## PROBLEM DESCRIPTION
Rewrite the lines below, from the first one through the line with "family: Sturnidae", replacing "common name" with "vernacular name" and changing nothing else.

────────────────────────────────────────

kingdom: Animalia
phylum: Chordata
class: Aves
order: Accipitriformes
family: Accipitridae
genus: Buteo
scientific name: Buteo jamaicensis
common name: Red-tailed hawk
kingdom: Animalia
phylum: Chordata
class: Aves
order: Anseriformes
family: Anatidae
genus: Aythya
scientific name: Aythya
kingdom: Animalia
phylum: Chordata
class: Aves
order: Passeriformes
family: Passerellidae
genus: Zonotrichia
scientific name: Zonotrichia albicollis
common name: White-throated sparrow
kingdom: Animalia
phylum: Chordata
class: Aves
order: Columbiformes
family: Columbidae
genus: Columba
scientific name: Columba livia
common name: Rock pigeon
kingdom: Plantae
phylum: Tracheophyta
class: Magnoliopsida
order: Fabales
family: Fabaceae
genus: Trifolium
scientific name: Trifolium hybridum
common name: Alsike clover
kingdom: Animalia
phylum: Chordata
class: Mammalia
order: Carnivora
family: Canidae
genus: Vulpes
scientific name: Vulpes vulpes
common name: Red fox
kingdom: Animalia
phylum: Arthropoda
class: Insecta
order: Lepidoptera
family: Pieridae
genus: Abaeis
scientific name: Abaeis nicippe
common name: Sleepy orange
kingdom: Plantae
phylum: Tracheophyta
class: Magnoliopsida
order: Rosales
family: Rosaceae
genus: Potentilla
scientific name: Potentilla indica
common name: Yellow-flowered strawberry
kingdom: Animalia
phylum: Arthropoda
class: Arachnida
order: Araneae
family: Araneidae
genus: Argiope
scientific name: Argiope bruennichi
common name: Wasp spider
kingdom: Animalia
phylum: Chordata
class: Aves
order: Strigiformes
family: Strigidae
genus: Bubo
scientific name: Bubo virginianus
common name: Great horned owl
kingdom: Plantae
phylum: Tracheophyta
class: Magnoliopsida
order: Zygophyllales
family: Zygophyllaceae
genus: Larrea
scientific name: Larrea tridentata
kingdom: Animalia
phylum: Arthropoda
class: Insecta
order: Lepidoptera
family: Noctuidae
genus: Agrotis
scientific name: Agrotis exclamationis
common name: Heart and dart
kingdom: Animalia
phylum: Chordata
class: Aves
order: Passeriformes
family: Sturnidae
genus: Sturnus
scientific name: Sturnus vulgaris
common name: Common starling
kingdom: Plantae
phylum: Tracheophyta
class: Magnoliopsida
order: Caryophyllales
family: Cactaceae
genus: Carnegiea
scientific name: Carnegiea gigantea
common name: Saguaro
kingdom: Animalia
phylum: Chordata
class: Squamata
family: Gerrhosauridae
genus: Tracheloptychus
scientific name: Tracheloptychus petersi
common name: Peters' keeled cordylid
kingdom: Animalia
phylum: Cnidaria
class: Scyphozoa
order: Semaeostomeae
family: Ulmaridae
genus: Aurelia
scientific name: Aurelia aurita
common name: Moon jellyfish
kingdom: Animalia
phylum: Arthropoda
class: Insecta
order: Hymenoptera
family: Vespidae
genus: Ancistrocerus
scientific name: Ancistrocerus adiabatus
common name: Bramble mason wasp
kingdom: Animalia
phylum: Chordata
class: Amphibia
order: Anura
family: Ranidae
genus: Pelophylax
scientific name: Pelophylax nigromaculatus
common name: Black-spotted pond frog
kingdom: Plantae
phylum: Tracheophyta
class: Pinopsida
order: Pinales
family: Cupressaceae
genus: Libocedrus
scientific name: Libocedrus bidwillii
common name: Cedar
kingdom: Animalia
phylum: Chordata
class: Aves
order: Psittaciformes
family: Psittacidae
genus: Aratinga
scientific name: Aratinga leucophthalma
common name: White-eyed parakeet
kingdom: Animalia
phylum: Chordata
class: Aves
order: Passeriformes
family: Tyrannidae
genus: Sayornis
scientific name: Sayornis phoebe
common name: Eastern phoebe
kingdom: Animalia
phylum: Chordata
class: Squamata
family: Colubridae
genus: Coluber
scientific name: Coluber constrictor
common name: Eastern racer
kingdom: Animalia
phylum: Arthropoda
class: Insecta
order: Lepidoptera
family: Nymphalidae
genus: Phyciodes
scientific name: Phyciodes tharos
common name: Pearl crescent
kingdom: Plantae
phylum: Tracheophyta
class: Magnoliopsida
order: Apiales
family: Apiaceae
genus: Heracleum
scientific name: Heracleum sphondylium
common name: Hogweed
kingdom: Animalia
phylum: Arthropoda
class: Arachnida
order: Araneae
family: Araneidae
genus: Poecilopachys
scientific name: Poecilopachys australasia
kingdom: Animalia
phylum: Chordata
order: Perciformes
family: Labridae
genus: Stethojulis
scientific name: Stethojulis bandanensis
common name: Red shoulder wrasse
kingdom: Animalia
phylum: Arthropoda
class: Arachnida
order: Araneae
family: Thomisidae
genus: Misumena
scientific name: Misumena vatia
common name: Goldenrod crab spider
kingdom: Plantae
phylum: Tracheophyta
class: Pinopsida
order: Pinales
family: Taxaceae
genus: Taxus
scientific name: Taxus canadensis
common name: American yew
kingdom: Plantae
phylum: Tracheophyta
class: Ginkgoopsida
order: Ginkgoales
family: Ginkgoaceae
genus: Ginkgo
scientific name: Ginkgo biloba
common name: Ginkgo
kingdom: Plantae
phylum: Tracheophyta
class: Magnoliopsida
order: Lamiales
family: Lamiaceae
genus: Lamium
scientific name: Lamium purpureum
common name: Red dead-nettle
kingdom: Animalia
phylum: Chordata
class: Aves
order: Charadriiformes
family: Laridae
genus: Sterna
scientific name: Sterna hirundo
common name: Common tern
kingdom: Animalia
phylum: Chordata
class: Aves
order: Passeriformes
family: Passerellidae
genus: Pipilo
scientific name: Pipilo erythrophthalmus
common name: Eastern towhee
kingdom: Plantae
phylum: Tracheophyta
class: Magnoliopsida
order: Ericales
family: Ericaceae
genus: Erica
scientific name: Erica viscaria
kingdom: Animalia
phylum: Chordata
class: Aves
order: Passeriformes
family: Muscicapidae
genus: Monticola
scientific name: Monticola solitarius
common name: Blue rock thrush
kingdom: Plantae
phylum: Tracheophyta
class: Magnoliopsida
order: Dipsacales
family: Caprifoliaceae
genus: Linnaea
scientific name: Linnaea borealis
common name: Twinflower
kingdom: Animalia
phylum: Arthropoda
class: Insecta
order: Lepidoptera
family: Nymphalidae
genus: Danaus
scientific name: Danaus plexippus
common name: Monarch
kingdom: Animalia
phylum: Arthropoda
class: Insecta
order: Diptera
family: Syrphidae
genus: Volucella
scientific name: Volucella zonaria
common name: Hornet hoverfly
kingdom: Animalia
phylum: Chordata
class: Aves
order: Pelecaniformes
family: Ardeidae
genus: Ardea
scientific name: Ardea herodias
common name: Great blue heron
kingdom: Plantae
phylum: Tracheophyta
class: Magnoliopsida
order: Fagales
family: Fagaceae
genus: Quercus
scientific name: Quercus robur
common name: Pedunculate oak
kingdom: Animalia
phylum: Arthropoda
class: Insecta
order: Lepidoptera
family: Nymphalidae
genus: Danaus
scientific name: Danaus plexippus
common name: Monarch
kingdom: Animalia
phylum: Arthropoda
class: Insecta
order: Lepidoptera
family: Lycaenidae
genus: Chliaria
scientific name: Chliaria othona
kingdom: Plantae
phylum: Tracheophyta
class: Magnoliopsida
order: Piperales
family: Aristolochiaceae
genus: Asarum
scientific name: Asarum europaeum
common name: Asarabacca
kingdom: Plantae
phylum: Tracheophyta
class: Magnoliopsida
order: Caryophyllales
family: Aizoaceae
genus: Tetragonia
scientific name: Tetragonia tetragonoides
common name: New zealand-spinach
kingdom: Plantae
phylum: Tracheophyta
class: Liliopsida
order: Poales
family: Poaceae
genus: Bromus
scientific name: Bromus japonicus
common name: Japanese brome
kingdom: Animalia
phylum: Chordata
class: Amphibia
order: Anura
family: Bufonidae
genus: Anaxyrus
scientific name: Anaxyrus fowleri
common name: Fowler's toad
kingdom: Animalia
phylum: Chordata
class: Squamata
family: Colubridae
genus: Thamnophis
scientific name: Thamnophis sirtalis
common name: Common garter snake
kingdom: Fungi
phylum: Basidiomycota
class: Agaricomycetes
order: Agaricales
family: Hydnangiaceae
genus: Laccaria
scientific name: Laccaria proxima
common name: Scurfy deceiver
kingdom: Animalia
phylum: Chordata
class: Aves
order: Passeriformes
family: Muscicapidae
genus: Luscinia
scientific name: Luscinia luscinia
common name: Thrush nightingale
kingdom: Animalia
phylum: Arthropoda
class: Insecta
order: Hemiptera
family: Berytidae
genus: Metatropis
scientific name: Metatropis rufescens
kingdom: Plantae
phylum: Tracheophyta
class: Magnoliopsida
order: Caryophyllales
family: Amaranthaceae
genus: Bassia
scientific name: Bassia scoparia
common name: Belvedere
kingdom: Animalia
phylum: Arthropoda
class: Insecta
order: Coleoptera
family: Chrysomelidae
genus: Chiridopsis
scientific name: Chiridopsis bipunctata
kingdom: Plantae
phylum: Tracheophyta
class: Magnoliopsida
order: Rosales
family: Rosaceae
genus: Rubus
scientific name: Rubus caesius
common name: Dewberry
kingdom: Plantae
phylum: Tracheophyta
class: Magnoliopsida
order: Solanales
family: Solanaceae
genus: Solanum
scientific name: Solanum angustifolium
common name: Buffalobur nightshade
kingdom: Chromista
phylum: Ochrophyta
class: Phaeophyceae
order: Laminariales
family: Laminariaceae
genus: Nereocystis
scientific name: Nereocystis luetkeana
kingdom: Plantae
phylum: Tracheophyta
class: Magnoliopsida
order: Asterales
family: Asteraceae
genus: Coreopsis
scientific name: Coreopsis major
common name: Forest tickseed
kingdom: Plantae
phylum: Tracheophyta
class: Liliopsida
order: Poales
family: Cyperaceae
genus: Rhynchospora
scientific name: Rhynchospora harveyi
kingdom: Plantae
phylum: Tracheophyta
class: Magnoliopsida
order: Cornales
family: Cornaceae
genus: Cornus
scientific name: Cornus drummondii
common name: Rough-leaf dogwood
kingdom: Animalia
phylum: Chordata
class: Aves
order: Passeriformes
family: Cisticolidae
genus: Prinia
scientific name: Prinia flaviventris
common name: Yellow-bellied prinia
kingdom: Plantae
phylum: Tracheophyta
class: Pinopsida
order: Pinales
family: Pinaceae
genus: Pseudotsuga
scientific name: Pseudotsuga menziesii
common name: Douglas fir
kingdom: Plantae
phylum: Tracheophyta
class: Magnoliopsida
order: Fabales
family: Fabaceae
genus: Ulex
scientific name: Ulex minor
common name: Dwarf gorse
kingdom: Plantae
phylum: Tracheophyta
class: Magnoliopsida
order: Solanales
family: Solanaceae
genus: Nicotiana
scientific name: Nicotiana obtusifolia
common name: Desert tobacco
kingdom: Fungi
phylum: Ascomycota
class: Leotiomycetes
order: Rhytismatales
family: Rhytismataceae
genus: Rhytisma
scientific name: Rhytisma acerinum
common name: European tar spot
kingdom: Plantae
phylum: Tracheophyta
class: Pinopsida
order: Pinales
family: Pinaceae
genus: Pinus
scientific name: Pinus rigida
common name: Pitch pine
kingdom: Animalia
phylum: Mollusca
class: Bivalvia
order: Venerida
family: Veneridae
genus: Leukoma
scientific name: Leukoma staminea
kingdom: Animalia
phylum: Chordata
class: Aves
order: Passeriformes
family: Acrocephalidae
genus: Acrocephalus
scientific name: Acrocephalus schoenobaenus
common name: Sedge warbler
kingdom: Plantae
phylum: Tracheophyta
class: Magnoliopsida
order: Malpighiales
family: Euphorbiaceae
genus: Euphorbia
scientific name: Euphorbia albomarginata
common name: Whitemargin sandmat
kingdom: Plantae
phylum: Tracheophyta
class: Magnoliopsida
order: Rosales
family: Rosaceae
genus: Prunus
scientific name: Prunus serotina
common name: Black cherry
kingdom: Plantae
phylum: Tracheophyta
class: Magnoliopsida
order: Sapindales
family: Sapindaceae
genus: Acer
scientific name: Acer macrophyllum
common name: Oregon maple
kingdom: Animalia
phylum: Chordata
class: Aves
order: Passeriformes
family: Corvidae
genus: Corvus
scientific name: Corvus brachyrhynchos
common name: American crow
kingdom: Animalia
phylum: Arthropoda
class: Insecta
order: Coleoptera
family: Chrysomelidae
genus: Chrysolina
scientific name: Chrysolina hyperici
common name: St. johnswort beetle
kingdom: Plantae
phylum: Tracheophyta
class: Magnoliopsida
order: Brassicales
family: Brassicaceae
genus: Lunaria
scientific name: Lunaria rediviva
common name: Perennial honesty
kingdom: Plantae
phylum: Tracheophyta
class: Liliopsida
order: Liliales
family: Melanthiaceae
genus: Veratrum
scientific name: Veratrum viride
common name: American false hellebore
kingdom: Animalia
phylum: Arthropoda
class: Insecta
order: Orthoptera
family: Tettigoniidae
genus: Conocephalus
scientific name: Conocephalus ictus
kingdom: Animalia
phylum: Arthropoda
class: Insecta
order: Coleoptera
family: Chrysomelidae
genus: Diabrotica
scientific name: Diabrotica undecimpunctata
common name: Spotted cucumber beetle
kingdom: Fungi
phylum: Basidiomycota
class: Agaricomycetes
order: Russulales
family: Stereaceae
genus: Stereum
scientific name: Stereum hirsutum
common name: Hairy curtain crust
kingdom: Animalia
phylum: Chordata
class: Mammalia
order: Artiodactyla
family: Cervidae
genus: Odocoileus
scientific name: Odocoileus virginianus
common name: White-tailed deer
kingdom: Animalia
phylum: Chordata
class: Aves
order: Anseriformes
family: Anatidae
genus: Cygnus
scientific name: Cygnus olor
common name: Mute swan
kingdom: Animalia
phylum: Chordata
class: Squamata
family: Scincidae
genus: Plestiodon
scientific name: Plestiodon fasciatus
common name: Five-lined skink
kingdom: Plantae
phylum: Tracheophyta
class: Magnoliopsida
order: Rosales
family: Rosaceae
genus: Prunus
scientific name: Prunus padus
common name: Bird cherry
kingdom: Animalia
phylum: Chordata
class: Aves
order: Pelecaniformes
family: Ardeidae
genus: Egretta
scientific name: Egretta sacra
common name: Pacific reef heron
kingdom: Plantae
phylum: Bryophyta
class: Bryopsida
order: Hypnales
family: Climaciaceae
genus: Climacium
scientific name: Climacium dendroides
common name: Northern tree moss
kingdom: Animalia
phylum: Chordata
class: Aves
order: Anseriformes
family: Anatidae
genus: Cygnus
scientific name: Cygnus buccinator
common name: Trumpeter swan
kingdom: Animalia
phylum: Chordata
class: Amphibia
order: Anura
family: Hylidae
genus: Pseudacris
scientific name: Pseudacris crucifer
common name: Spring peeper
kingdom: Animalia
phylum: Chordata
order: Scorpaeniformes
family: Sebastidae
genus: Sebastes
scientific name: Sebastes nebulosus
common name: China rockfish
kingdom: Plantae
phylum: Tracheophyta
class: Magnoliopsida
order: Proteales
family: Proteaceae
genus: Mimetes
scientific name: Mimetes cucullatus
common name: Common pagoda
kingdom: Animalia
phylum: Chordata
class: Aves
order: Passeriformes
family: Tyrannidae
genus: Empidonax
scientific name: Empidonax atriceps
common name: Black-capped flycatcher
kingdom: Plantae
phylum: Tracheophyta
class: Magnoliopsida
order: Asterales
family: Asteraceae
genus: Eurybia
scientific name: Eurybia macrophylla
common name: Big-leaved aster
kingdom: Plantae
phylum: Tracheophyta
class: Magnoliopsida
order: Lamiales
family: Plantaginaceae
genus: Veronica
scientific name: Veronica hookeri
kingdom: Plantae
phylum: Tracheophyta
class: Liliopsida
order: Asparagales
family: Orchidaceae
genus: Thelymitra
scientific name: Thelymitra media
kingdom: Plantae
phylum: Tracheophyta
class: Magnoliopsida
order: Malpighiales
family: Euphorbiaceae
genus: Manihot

────────────────────────────────────────

## RESPONSE TO THE EXERCISE
kingdom: Animalia
phylum: Chordata
class: Aves
order: Accipitriformes
family: Accipitridae
genus: Buteo
scientific name: Buteo jamaicensis
vernacular name: Red-tailed hawk
kingdom: Animalia
phylum: Chordata
class: Aves
order: Anseriformes
family: Anatidae
genus: Aythya
scientific name: Aythya
kingdom: Animalia
phylum: Chordata
class: Aves
order: Passeriformes
family: Passerellidae
genus: Zonotrichia
scientific name: Zonotrichia albicollis
vernacular name: White-throated sparrow
kingdom: Animalia
phylum: Chordata
class: Aves
order: Columbiformes
family: Columbidae
genus: Columba
scientific name: Columba livia
vernacular name: Rock pigeon
kingdom: Plantae
phylum: Tracheophyta
class: Magnoliopsida
order: Fabales
family: Fabaceae
genus: Trifolium
scientific name: Trifolium hybridum
vernacular name: Alsike clover
kingdom: Animalia
phylum: Chordata
class: Mammalia
order: Carnivora
family: Canidae
genus: Vulpes
scientific name: Vulpes vulpes
vernacular name: Red fox
kingdom: Animalia
phylum: Arthropoda
class: Insecta
order: Lepidoptera
family: Pieridae
genus: Abaeis
scientific name: Abaeis nicippe
vernacular name: Sleepy orange
kingdom: Plantae
phylum: Tracheophyta
class: Magnoliopsida
order: Rosales
family: Rosaceae
genus: Potentilla
scientific name: Potentilla indica
vernacular name: Yellow-flowered strawberry
kingdom: Animalia
phylum: Arthropoda
class: Arachnida
order: Araneae
family: Araneidae
genus: Argiope
scientific name: Argiope bruennichi
vernacular name: Wasp spider
kingdom: Animalia
phylum: Chordata
class: Aves
order: Strigiformes
family: Strigidae
genus: Bubo
scientific name: Bubo virginianus
vernacular name: Great horned owl
kingdom: Plantae
phylum: Tracheophyta
class: Magnoliopsida
order: Zygophyllales
family: Zygophyllaceae
genus: Larrea
scientific name: Larrea tridentata
kingdom: Animalia
phylum: Arthropoda
class: Insecta
order: Lepidoptera
family: Noctuidae
genus: Agrotis
scientific name: Agrotis exclamationis
vernacular name: Heart and dart
kingdom: Animalia
phylum: Chordata
class: Aves
order: Passeriformes
family: Sturnidae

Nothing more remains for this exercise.